Os desentendimentos históricos dos dois povos, judeus e palestinos, a guerra medonha. O fundamentalismo religioso, a semear ódio, intolerância, misoginia e genocídio. A espantosa e ininterrupta sequência de atiradores solitários nos Estados Unidos acertando a esmo pessoas comuns. A indústria de armas de fogo livre, leve e solta. As misérias da África.

O Brasil é o oitavo país mais letal do planeta. O número de homicídios de jovens negros é três vezes maior que o de jovens brancos.

Habitua-se a tudo, ainda que aos sobressaltos.

Carcaças de ônibus queimados no Rio de Janeiro - Eduardo Anizelli - 24.out.2023/Folhapress

O terror se espalhou na segunda-feira (25), instantaneamente, para retaliar a morte do proeminente miliciano Faustão pela Polícia Civil carioca. Caos, medo e prejuízo –35 ônibus incendiados. Surpreendidos, governantes radicalizam o discurso e pedem o endurecimento das leis penais, mesmo sabendo que não adianta nada.

Assim como não há solução milagrosa, previsível, imediata e viável para o conflito do Oriente Médio, não há solução milagrosa, previsível, imediata e viável para a violência brasileira.

As cidades estão habituadas. Algum dia, alguma coisa acontece. É um desafio gigantesco administrar o problema que não é apenas do Rio de Janeiro, muito embora, por alguma razão, o Rio esteja sempre na vanguarda.

A expansão do ciclo econômico das milícias e do crime organizado, que afeta o meio ambiente, a qualidade da água, o turismo e o cotidiano das populações, tem como insumo a corrupção policial.

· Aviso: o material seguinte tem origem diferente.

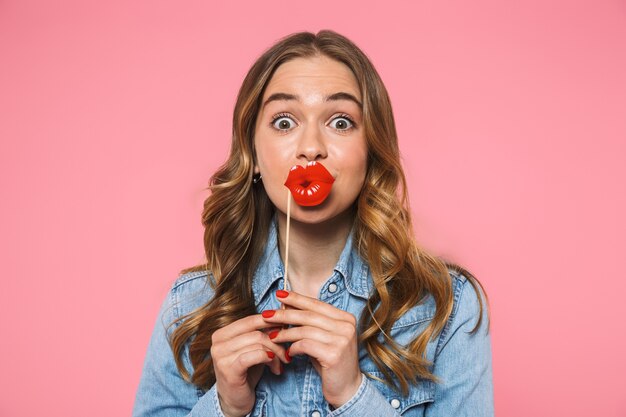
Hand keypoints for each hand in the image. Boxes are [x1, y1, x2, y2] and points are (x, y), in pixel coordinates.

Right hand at [210, 314, 288, 416]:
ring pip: (257, 343)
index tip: (286, 330)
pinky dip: (268, 358)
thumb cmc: (246, 372)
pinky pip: (253, 355)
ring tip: (281, 364)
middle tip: (287, 353)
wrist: (234, 400)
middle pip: (256, 331)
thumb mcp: (254, 348)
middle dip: (276, 341)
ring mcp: (220, 356)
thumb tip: (284, 311)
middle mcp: (218, 342)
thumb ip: (263, 332)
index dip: (271, 322)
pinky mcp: (228, 369)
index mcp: (222, 333)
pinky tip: (275, 366)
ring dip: (275, 354)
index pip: (251, 319)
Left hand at [261, 290, 362, 407]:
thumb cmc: (330, 362)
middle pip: (309, 315)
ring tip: (272, 336)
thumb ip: (310, 323)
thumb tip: (286, 305)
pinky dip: (293, 347)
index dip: (297, 298)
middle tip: (267, 314)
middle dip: (285, 314)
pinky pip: (305, 345)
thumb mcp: (322, 338)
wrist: (347, 389)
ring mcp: (342, 340)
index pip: (317, 304)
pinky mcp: (334, 354)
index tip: (279, 294)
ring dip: (285, 333)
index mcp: (346, 318)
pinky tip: (288, 352)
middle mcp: (346, 326)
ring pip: (305, 330)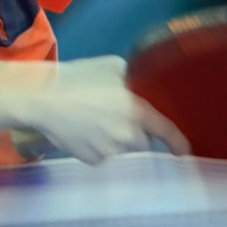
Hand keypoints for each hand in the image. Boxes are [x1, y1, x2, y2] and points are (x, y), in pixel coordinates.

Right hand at [19, 56, 189, 164]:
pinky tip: (83, 130)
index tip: (183, 151)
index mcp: (135, 109)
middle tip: (115, 117)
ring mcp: (109, 150)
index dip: (177, 142)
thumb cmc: (77, 78)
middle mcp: (126, 134)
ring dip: (116, 139)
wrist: (43, 100)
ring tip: (94, 120)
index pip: (165, 130)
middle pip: (142, 142)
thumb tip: (142, 86)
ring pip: (121, 149)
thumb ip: (134, 79)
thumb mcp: (112, 67)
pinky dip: (98, 146)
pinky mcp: (92, 159)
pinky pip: (103, 155)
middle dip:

Sufocá-la, não por moralismo, mas por interesse público, não é suficiente, porém é essencial.

As milícias namoram as igrejas e a política. Milícias e igrejas exercem poder eleitoral decisivo.

O país está habituado, mas as chamadas do noticiário são alarmantes. O novo chefe da Polícia Civil do Rio de Janeiro ("a polícia mata sim" e "vai continuar matando") é condecorado com a medalha Tiradentes por iniciativa de parlamentar funcionalmente relacionado a miliciano. Filha de miliciano condenado ganha cargo de confiança no governo de Claudio Castro. Filho do ex-presidente Bolsonaro mantém vínculo com milicianos, assim como a ex-ministra do Turismo nomeada pelo presidente Lula. Milicianos ocupam gabinetes de senadores, deputados e vereadores, que transitam entre facções rivais e interesses antagônicos.

O cardápio oferecido pelas milícias é amplo e isento de impostos. De grupos de extermínio a sinais pirata de TV a cabo, construção civil, transporte alternativo, botijões de gás. Armas de guerra são desviadas do Exército e municiam a ação de traficantes e do "novo cangaço".

Para enfrentar a violência desmedida, o governo federal projeta atos de repressão ostensiva e pretende compartilhar informações com autoridades locais e corporações habituadas a dividir espaço e gentileza com milicianos. Corre o risco de nomear vampiros para gerir bancos de sangue.

É possível investigar os sinais exteriores de riqueza que policiais ostentam sem cerimônia. Que carro usa, onde mora, de quem é a casa, negócios, bicos, o relógio de ouro, o dinheiro vivo, o cartão de crédito e as contas bancárias, está tudo de acordo com o holerite?

O homem se habitua a tudo e a vida criminosa deixa rastros. Investigar quem é quem nas polícias talvez seja a primeira e a mais singela das providências necessárias para retomar o controle do Estado.